Amos Messori

Nome di Battaglia D'Artagnan. Partigiano della VII divisione Giustizia e Libertà di Ivrea. 
Nato il 6 febbraio del 1922 a Correggio (Reggio Emilia), terminati gli studi si trasferisce nell'Agro Pontino e qui partecipa a un corso per allievi sottufficiali dell'Aereonautica. 
Nel giugno 1941, con la qualifica di operatore di bordo, viene assegnato all'aereoporto di Centocelle come addetto al trasporto di truppa e materiali nell'area del Mediterraneo. A novembre 1942 il suo aereo viene colpito da un caccia inglese e precipita in mare. Messori riesce a salvarsi e, insieme ad altri commilitoni, viene trasferito prima a Torino e poi a Ivrea. Qui conosce Lilia Moia, impiegata alla Olivetti e anche lei impegnata nella lotta di Liberazione come staffetta. Da quel momento i due, che poi si sposeranno e avranno due figlie, restano sempre assieme.
Dopo l'8 settembre 1943 Messori si unisce a un gruppo di partigiani che operano in Valsoana e, a novembre, conosce Mario Pelizzari (Almiro), comandante del battaglione Fratelli Rosselli di Giustizia e Libertà, al cui fianco combatterà per tutti i venti mesi della resistenza, con il nome di battaglia di D'Artagnan (per via dei capelli lunghi come lo spadaccino  di Dumas).

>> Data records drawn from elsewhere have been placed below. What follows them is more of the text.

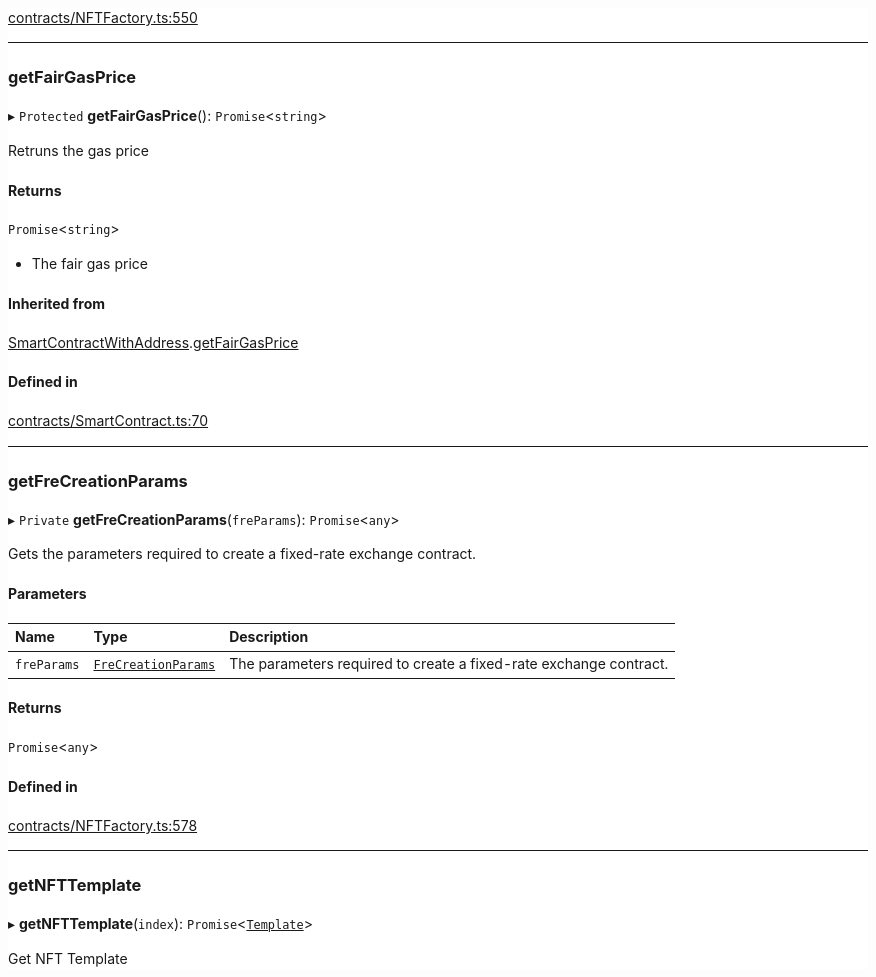 [contracts/NFTFactory.ts:550](https://github.com/oceanprotocol/ocean.js/blob/4f5a8cee/src/contracts/NFTFactory.ts#L550)

___

### getFairGasPrice

▸ `Protected` **getFairGasPrice**(): `Promise`<`string`\>

Retruns the gas price

#### Returns

`Promise`<`string`\>

- The fair gas price

#### Inherited from

[SmartContractWithAddress](SmartContractWithAddress.md).[getFairGasPrice](SmartContractWithAddress.md#getfairgasprice)

#### Defined in

[contracts/SmartContract.ts:70](https://github.com/oceanprotocol/ocean.js/blob/4f5a8cee/src/contracts/SmartContract.ts#L70)

___

### getFreCreationParams

▸ `Private` **getFreCreationParams**(`freParams`): `Promise`<`any`\>

Gets the parameters required to create a fixed-rate exchange contract.

#### Parameters

| Name | Type | Description |
| :------ | :------ | :------ |
| `freParams` | [`FreCreationParams`](../interfaces/FreCreationParams.md) | The parameters required to create a fixed-rate exchange contract. |

#### Returns

`Promise`<`any`\>

#### Defined in

[contracts/NFTFactory.ts:578](https://github.com/oceanprotocol/ocean.js/blob/4f5a8cee/src/contracts/NFTFactory.ts#L578)

___

### getNFTTemplate

▸ **getNFTTemplate**(`index`): `Promise`<[`Template`](../interfaces/Template.md)\>

Get NFT Template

La notte del 23 dicembre 1944, assieme ad Almiro e ad altri 11 compagni, Messori compie quello che Calamandrei definì “un eroismo di ingegneria partigiana… un capolavoro di calcolato eroismo” e che viene ricordato come "il più eroico atto di sabotaggio della guerra di Liberazione": la distruzione del ponte ferroviario sulla Dora Baltea a Ivrea. 
Questa la breve sintesi dell'episodio: La brigata aveva preso contatto con la Missione Alleata. Alimiro aveva incontrato gli ufficiali inglesi MacDonald, Amoore e il capitano Eugenio Bonvicini (detto il Carmagnola). Gli inglesi erano determinati a bombardare il ponte ferroviario e la città di Ivrea per interrompere le forniture belliche dirette in Germania. Ciò avrebbe comportato una strage dei civili. Fu Pelizzari a proporre un piano alternativo che gli Alleati considerano impossibile: il sabotaggio del ponte sulla Dora.

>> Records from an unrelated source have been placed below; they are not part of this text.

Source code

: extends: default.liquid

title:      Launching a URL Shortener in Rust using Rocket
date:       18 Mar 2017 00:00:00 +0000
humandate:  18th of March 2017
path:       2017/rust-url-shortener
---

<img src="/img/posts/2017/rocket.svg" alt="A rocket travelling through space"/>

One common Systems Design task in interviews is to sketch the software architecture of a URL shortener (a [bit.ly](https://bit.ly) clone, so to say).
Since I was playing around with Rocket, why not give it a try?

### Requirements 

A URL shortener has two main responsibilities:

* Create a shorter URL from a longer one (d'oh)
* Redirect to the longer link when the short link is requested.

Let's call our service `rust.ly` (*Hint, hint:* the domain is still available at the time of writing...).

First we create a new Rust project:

Gli 11 agirono la notte di Natale, con la città blindata da posti di blocco tedeschi e fascisti. Cinque uomini si disposero all’imbocco della galleria dalla parte di Montalto Dora: Gino Barbieri(Gim), Franc, Carlo, Lapis e Armando Stratta. Sotto il cavalcavia stradale, vicino alla Villa Demaria, la sede del comando tedesco restarono Nuccio e Pettirosso. Sparito e Fulmine vigilavano sulla ferrovia. Alimiro e D’Artagnan andarono sul ponte a mettere le cariche del plastico.
La carica esplose dopo 30 minuti, facendo saltare il ponte e bloccando il bombardamento. 

Su Amos Messori si veda Simonetta Valenti, Il ragazzo che sognava di volare. Dalle memorie di Amos Messori, partigiano "D'Artagnan", Torino, 2010, edizioni Archimpiazza.